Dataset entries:
^^^^

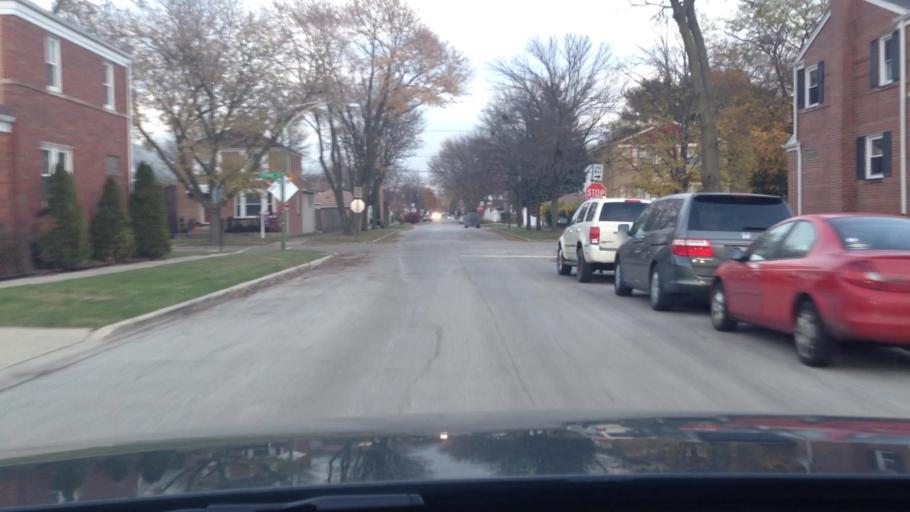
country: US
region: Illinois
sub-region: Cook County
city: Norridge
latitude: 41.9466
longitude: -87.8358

^^^^

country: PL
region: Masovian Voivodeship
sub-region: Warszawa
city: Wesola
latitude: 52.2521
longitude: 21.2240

^^^^

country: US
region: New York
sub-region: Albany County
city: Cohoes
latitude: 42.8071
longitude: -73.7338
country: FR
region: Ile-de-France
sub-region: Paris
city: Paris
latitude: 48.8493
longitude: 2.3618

^^^^

▶ _Given task_
Rewrite only the lines of the listing from the line with "country: FR" to the line with "longitude: 2.3618", replacing "latitude" with "lat" and keeping everything else the same.

▶ _Result of the exercise_
country: FR
region: Ile-de-France
sub-region: Paris
city: Paris
lat: 48.8493
longitude: 2.3618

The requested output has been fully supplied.